Loss of skills over a period: There is a possibility of a person’s skill level to diminish due to machines doing the job for him. For example, an operator who could easily identify a defect might weaken his skills due to over-reliance on technologies. To overcome this, companies need to bring in more training and awareness initiatives constantly.
Garbage In or Garbage Out (GIGO): Machines, in its true nature, are not smart; all the ‘smart’ factor of a machine is built-in by humans. If humans understand a need well, only then would they be able to translate better into machines.
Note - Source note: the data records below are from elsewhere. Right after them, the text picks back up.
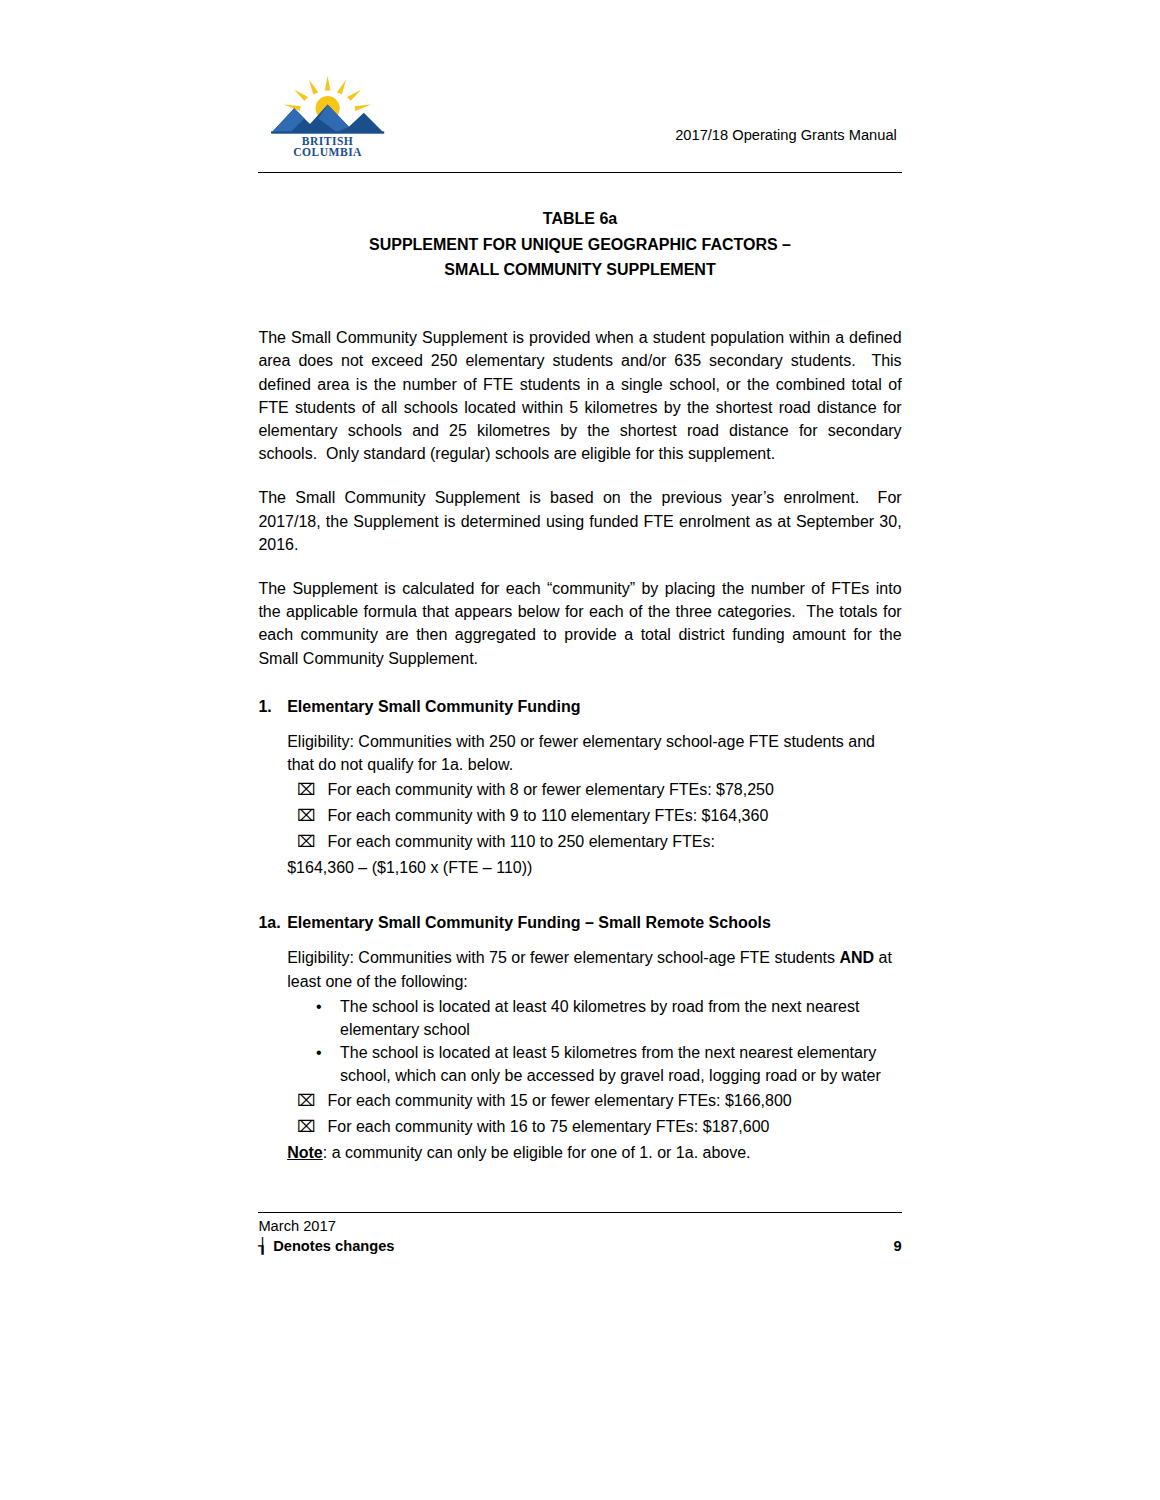BRITISH COLUMBIA
2017/18 Operating Grants Manual
TABLE 6a
SUPPLEMENT FOR UNIQUE GEOGRAPHIC FACTORS –
SMALL COMMUNITY SUPPLEMENT
The Small Community Supplement is provided when a student population within a defined area does not exceed 250 elementary students and/or 635 secondary students. This defined area is the number of FTE students in a single school, or the combined total of FTE students of all schools located within 5 kilometres by the shortest road distance for elementary schools and 25 kilometres by the shortest road distance for secondary schools. Only standard (regular) schools are eligible for this supplement.
The Small Community Supplement is based on the previous year’s enrolment. For 2017/18, the Supplement is determined using funded FTE enrolment as at September 30, 2016.
The Supplement is calculated for each “community” by placing the number of FTEs into the applicable formula that appears below for each of the three categories. The totals for each community are then aggregated to provide a total district funding amount for the Small Community Supplement.
1. Elementary Small Community Funding
Eligibility: Communities with 250 or fewer elementary school-age FTE students and that do not qualify for 1a. below.
For each community with 8 or fewer elementary FTEs: $78,250
For each community with 9 to 110 elementary FTEs: $164,360
For each community with 110 to 250 elementary FTEs:
$164,360 – ($1,160 x (FTE – 110))
1a. Elementary Small Community Funding – Small Remote Schools
Eligibility: Communities with 75 or fewer elementary school-age FTE students AND at least one of the following:
The school is located at least 40 kilometres by road from the next nearest elementary school
The school is located at least 5 kilometres from the next nearest elementary school, which can only be accessed by gravel road, logging road or by water
For each community with 15 or fewer elementary FTEs: $166,800
For each community with 16 to 75 elementary FTEs: $187,600
Note: a community can only be eligible for one of 1. or 1a. above.
March 2017 ┧Denotes changes
9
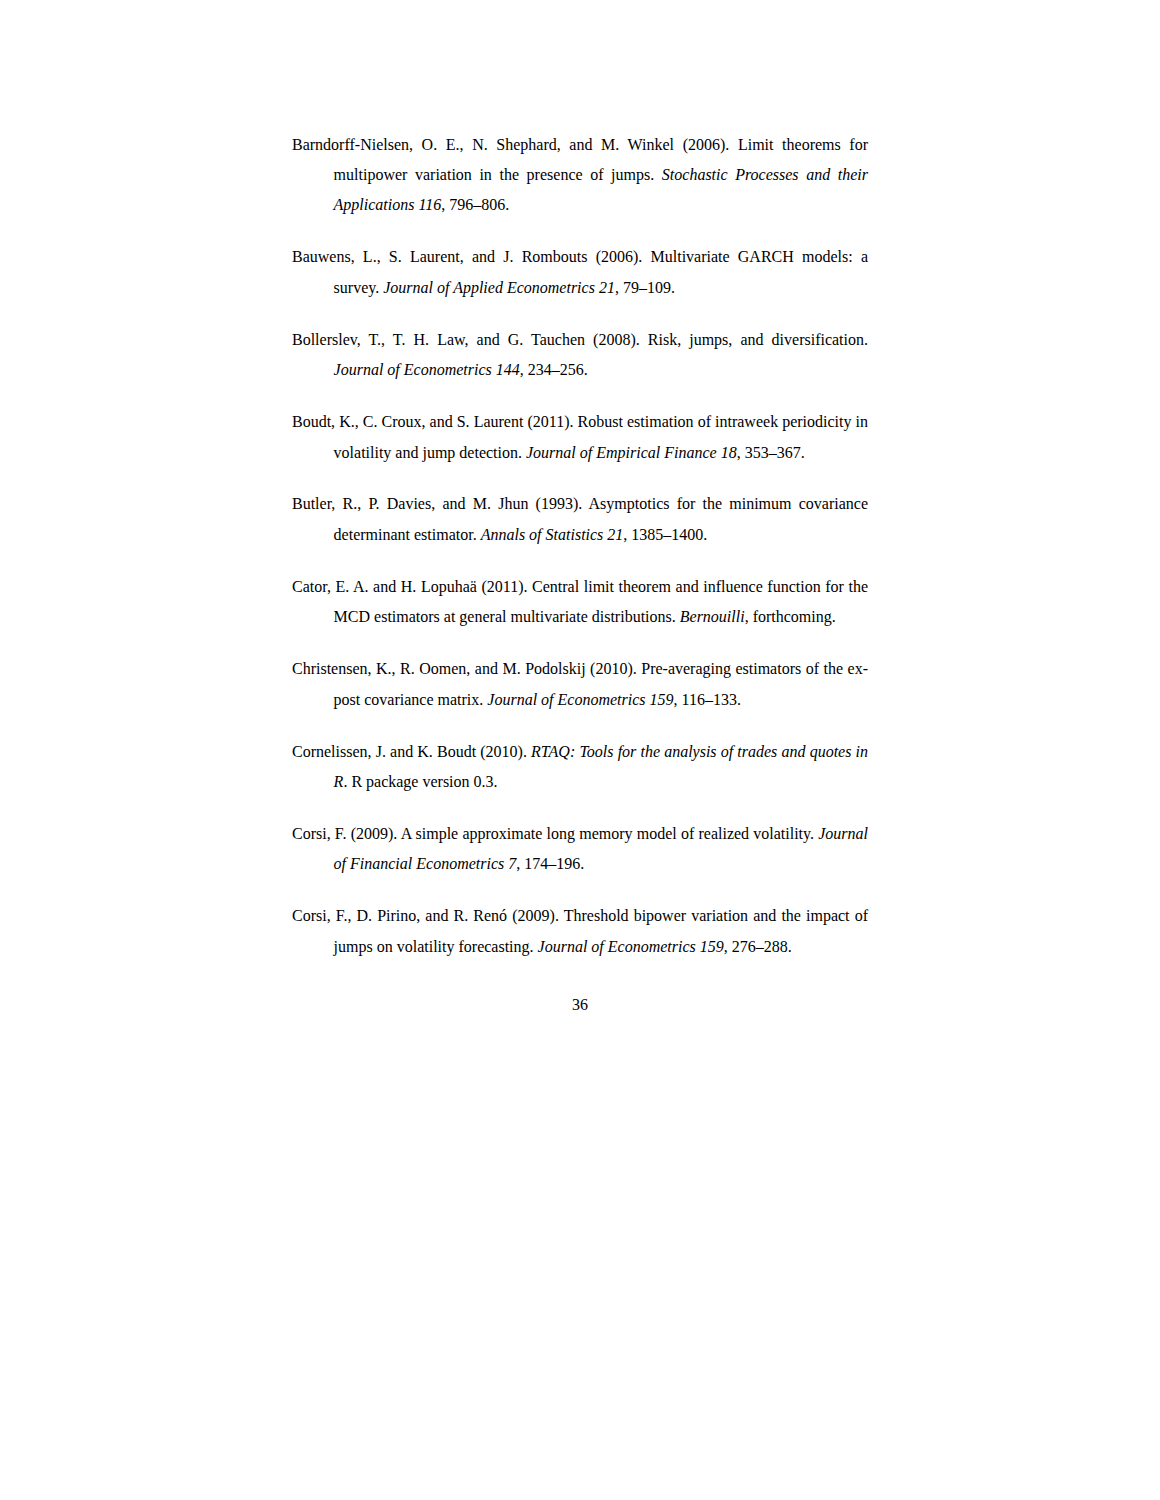Barndorff-Nielsen, O. E., N. Shephard, and M. Winkel (2006). Limit theorems for multipower variation in the presence of jumps. Stochastic Processes and their Applications 116, 796–806.
Bauwens, L., S. Laurent, and J. Rombouts (2006). Multivariate GARCH models: a survey. Journal of Applied Econometrics 21, 79–109.
Bollerslev, T., T. H. Law, and G. Tauchen (2008). Risk, jumps, and diversification. Journal of Econometrics 144, 234–256.
Boudt, K., C. Croux, and S. Laurent (2011). Robust estimation of intraweek periodicity in volatility and jump detection. Journal of Empirical Finance 18, 353–367.
Butler, R., P. Davies, and M. Jhun (1993). Asymptotics for the minimum covariance determinant estimator. Annals of Statistics 21, 1385–1400.
Cator, E. A. and H. Lopuhaä (2011). Central limit theorem and influence function for the MCD estimators at general multivariate distributions. Bernouilli, forthcoming.
Christensen, K., R. Oomen, and M. Podolskij (2010). Pre-averaging estimators of the ex-post covariance matrix. Journal of Econometrics 159, 116–133.
Cornelissen, J. and K. Boudt (2010). RTAQ: Tools for the analysis of trades and quotes in R. R package version 0.3.
Corsi, F. (2009). A simple approximate long memory model of realized volatility. Journal of Financial Econometrics 7, 174–196.
Corsi, F., D. Pirino, and R. Renó (2009). Threshold bipower variation and the impact of jumps on volatility forecasting. Journal of Econometrics 159, 276–288.
36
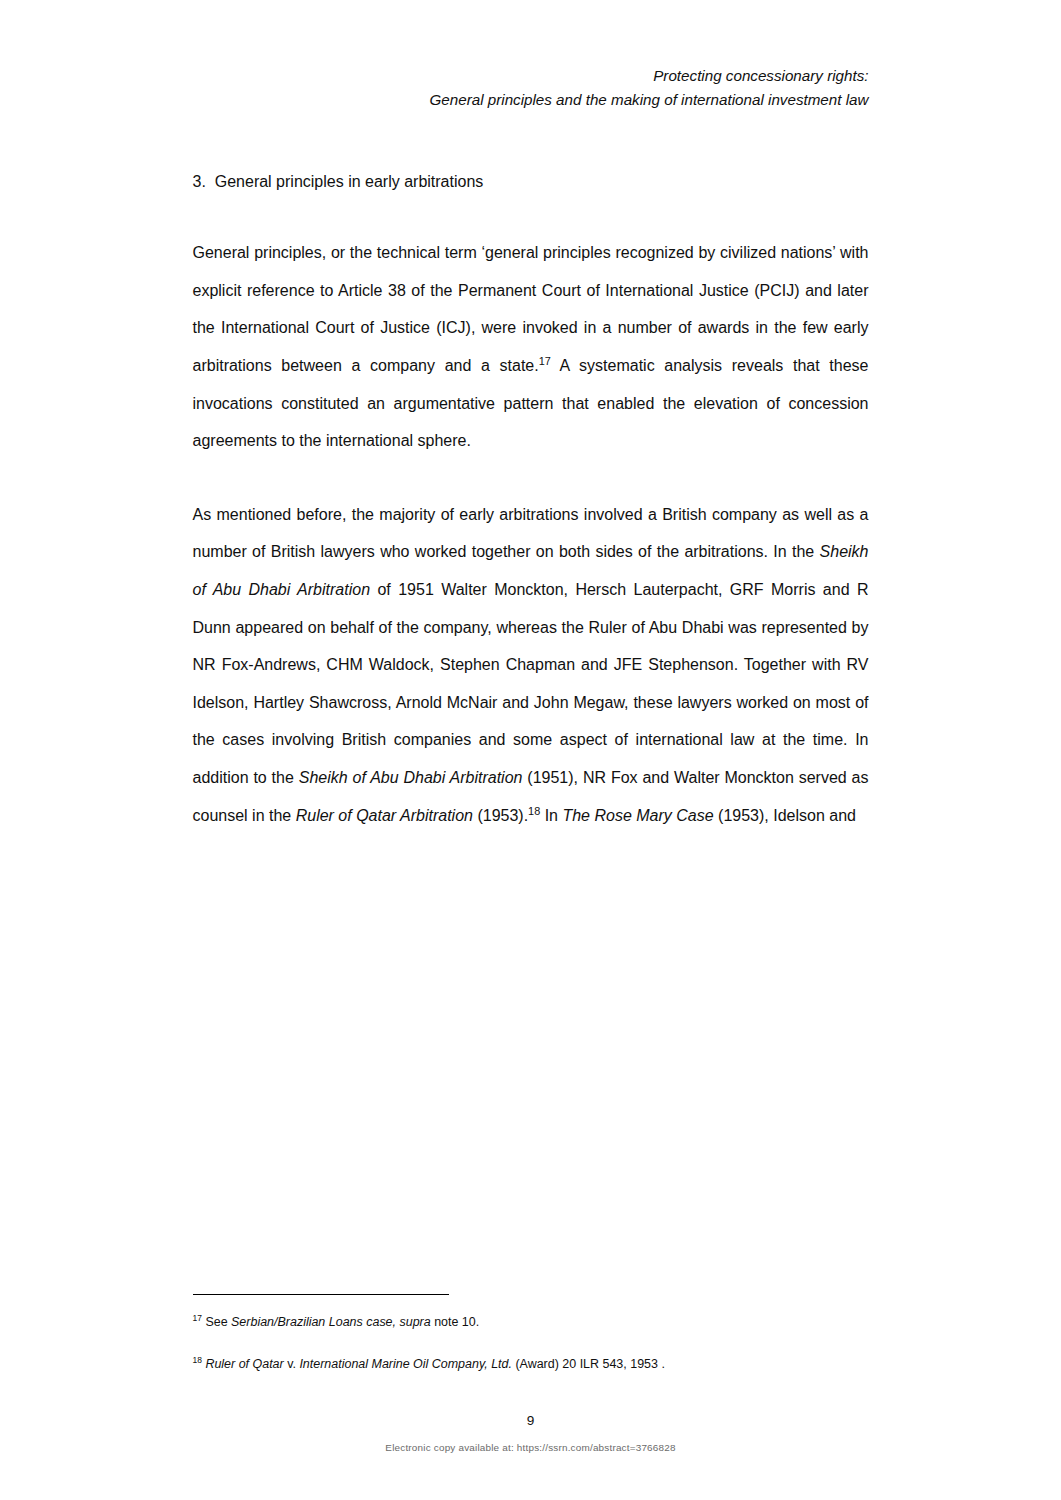Protecting concessionary rights: General principles and the making of international investment law
3. General principles in early arbitrations
General principles, or the technical term ‘general principles recognized by civilized nations’ with explicit reference to Article 38 of the Permanent Court of International Justice (PCIJ) and later the International Court of Justice (ICJ), were invoked in a number of awards in the few early arbitrations between a company and a state.17 A systematic analysis reveals that these invocations constituted an argumentative pattern that enabled the elevation of concession agreements to the international sphere.
As mentioned before, the majority of early arbitrations involved a British company as well as a number of British lawyers who worked together on both sides of the arbitrations. In the Sheikh of Abu Dhabi Arbitration of 1951 Walter Monckton, Hersch Lauterpacht, GRF Morris and R Dunn appeared on behalf of the company, whereas the Ruler of Abu Dhabi was represented by NR Fox-Andrews, CHM Waldock, Stephen Chapman and JFE Stephenson. Together with RV Idelson, Hartley Shawcross, Arnold McNair and John Megaw, these lawyers worked on most of the cases involving British companies and some aspect of international law at the time. In addition to the Sheikh of Abu Dhabi Arbitration (1951), NR Fox and Walter Monckton served as counsel in the Ruler of Qatar Arbitration (1953).18 In The Rose Mary Case (1953), Idelson and
17 See Serbian/Brazilian Loans case, supra note 10.
18 Ruler of Qatar v. International Marine Oil Company, Ltd. (Award) 20 ILR 543, 1953 .
9
Electronic copy available at: https://ssrn.com/abstract=3766828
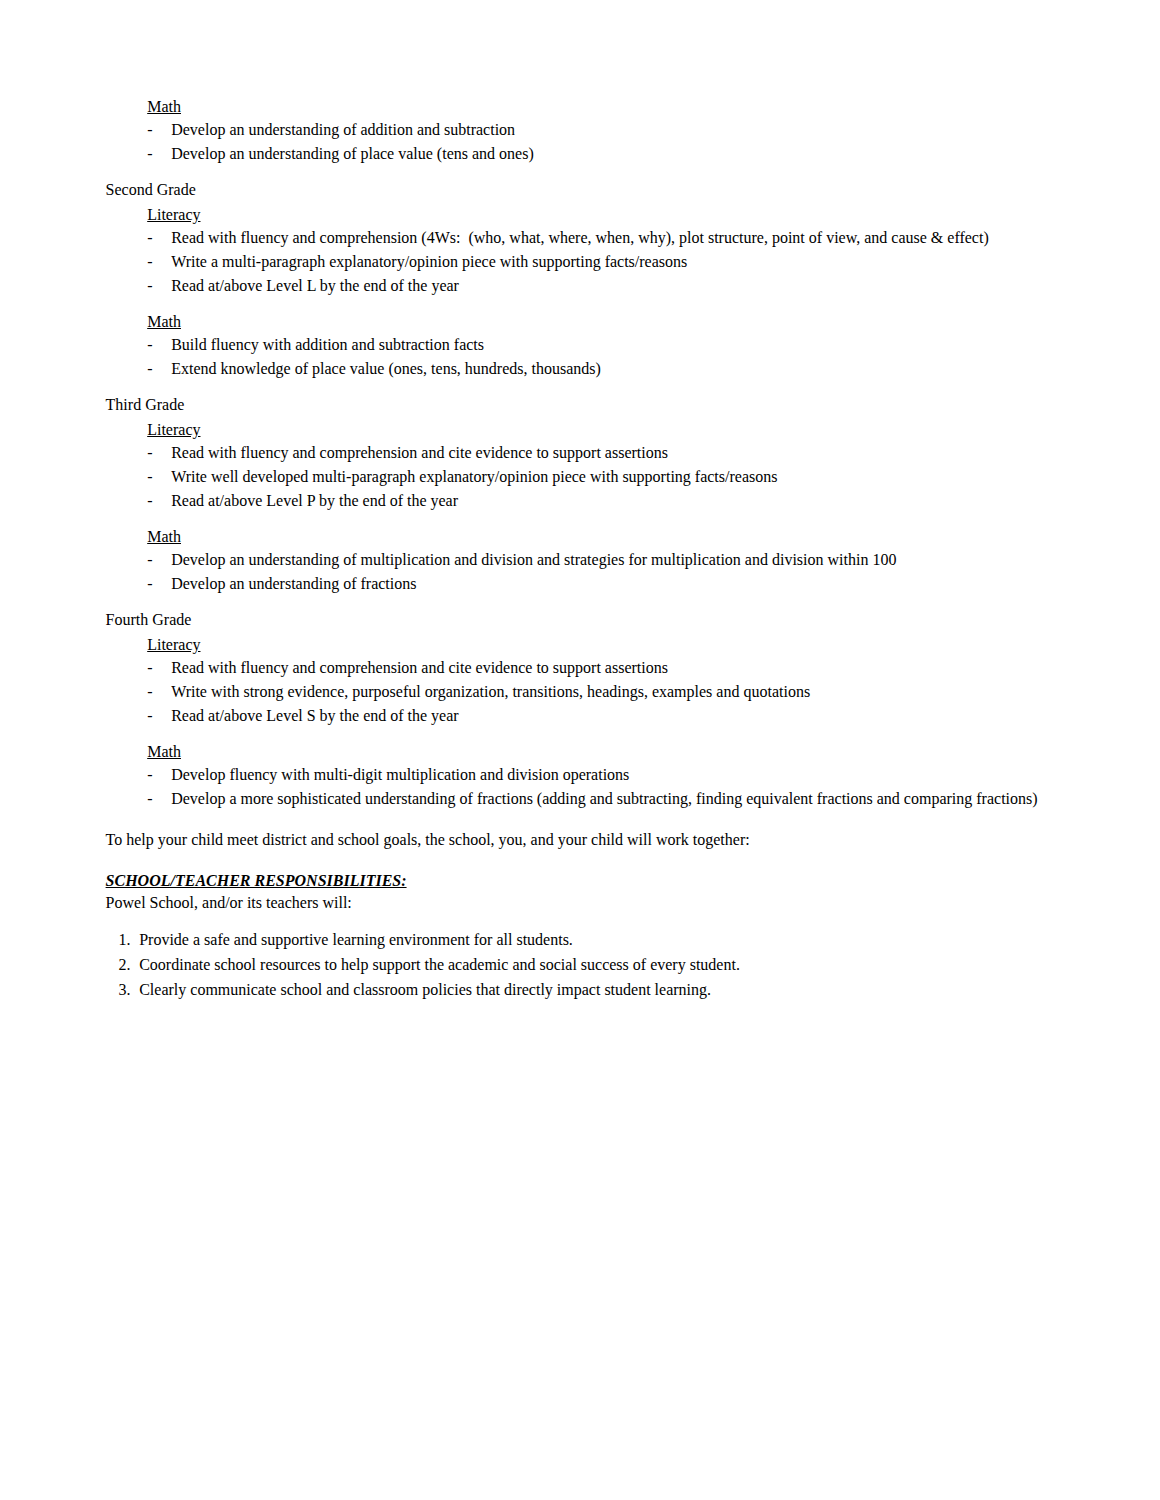Math
Develop an understanding of addition and subtraction
Develop an understanding of place value (tens and ones)
Second Grade
Literacy
Read with fluency and comprehension (4Ws: (who, what, where, when, why), plot structure, point of view, and cause & effect)
Write a multi-paragraph explanatory/opinion piece with supporting facts/reasons
Read at/above Level L by the end of the year
Math
Build fluency with addition and subtraction facts
Extend knowledge of place value (ones, tens, hundreds, thousands)
Third Grade
Literacy
Read with fluency and comprehension and cite evidence to support assertions
Write well developed multi-paragraph explanatory/opinion piece with supporting facts/reasons
Read at/above Level P by the end of the year
Math
Develop an understanding of multiplication and division and strategies for multiplication and division within 100
Develop an understanding of fractions
Fourth Grade
Literacy
Read with fluency and comprehension and cite evidence to support assertions
Write with strong evidence, purposeful organization, transitions, headings, examples and quotations
Read at/above Level S by the end of the year
Math
Develop fluency with multi-digit multiplication and division operations
Develop a more sophisticated understanding of fractions (adding and subtracting, finding equivalent fractions and comparing fractions)
To help your child meet district and school goals, the school, you, and your child will work together:
SCHOOL/TEACHER RESPONSIBILITIES:
Powel School, and/or its teachers will:
Provide a safe and supportive learning environment for all students.
Coordinate school resources to help support the academic and social success of every student.
Clearly communicate school and classroom policies that directly impact student learning.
Humans performing the function must understand the function better and monitor the machines to work in its best efficiency, which can be done by having teams with individual experts in their domain.
Misuse & mishandling: While technology may bring in benefits, someone could use it for personal gains. Supervisors and managers need to be vigilant and aware of what all can be misused and mishandled and set-up systems that ensure manhandling of technology is prevented.
Low tolerance to variation: Most technologies implemented have a low tolerance to variations in comparison to humans. Managers need to ensure that they take care of this ‘tolerance’ factor and alter it for the process that one is trying to implement/automate.
Baby steps for the long haul
The shift is inevitable. There is no one formula or silver bullet which is going to solve all the problems. Companies need to measure their work delivery and keep improving on it to stay competitive. Practising flexibility, with a continued process of unlearning, relearning, upskilling and cross-skilling, will help them be ahead in the game. Smart manufacturing cannot be implemented in totality, but baby steps can be taken pertinent to each business case and the benefits can be deployed in other areas. While implementing, a top-down approach in embracing the change can go a long way.